The data files handled by an archive can be accessed by users via the online data catalogue or a specialized online software of the archive (e.g., Nesstar or Dataverse, see also the section What are the main tools used by archives?)
For informed and accurate use, data need to be described by source (e.g. historical, voting results, etc.), by format (e.g. numerical, textual, still image, etc.) or by the time the data has emerged (e.g. social media data, big data).
For the data archivist it is crucial to think about long-term preservation formats and how to handle personal data to comply with current legislation, such as the General Data Protection Regulation (GDPR) (CESSDA Training Team 2017-2022), to make sure that the data they offer remains available and reusable for their users over time.
Formats
Digital curators often face the challenge that data and documentation are not prepared in formats suitable for long-term preservation. The safest option to guarantee long-term data access and usable data is to convert data to standard formats that most software are capable of interpreting, and that are suitable for data interchange and transformation. This typically means using open or standard formats (such as OpenDocument Format or ODF, ASCII, tab-delimited format, comma-separated values or XML) instead of proprietary ones.
Proprietary file formats are often not backwards compatible and therefore run the risk of becoming inaccessible when newer versions develop. Some proprietary formats (such as Microsoft Rich Text Format, Microsoft Excel and SPSS) are widely used and likely to be accessible for a reasonable time. However, this will still not be unlimited, and therefore even these widely used formats are not the most suited for long-term sustainability and accessibility, see 'DMEG - Chapter 6 Archive and Publish (CESSDA Training Team 2017-2022).
Even when data cannot be deposited in sustainable data formats, data curators have a responsibility to ensure a long life of data.
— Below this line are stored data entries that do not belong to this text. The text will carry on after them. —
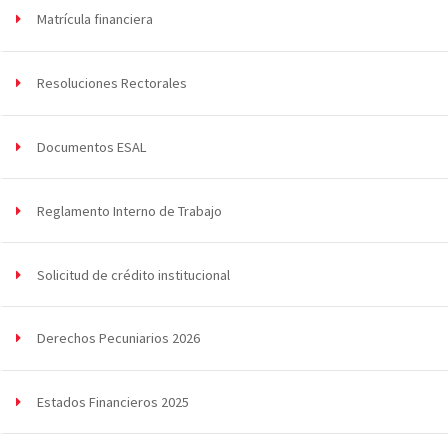
Matrícula financiera
Resoluciones Rectorales
Documentos ESAL
Reglamento Interno de Trabajo
Solicitud de crédito institucional
Derechos Pecuniarios 2026
Estados Financieros 2025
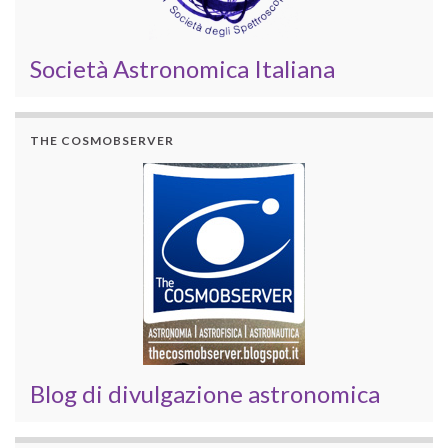
Società Astronomica Italiana
THE COSMOBSERVER
Blog di divulgazione astronomica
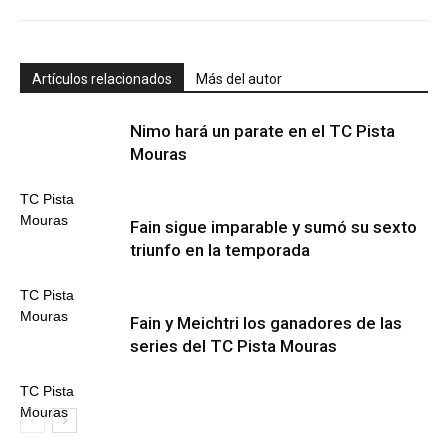
Artículos relacionados
Más del autor
Nimo hará un parate en el TC Pista
Mouras
TC Pista
Mouras
Fain sigue imparable y sumó su sexto
triunfo en la temporada
TC Pista
Mouras
Fain y Meichtri los ganadores de las
series del TC Pista Mouras
TC Pista
Mouras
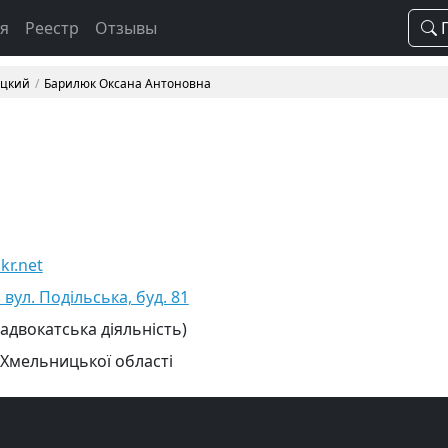
ая
Реестр
Отзывы
П
ицкий
Барилюк Оксана Антоновна
r.net
вул. Подільська, буд. 81
 адвокатська діяльність)
 Хмельницької області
One of the tasks to satisfy this could be to transform data and documentation into formats suitable for long-term preservation.
More information on formats is available in File formats and data conversion (CESSDA Training Team 2017-2022).
(Sensitive) personal data
Data producers can deposit both, ‘raw’ (primary data that is not transformed in any way) and/or anonymised data. In practice, data archives often receive and accept ‘raw’ data. If it includes personal data, archivists usually work closely with data producers to make a decision regarding anonymisation, since only anonymised data (i.e. data that do not contain any information that may lead to the identification of a particular individual) can be shared/distributed to secondary users. If datasets contain too much personal information and the deletion of all this information would severely limit the scientific value of the data, the data are usually left as they are and the access to these datsets is restricted. This does not apply if data sharing is stated explicitly in a consent form, e.g. when respondents approved the sharing their data.
See the section What are relevant legislations and legal questions in relation to data archiving? for more information on personal data and legislation.
Find out more about your archive
Here are some questions that you can ask yourself to learn more about your archive:
- What kinds of data does your archive generally receive?
- How can your archive's data be accessed by users? Do you have an interface or website? How can users search your data holdings?
- Does your archive advise data depositors on preferred file formats?
- Can you find example consent forms in the archive or on websites?
- Do you have a colleague responsible for the handling of sensitive data? What do they do?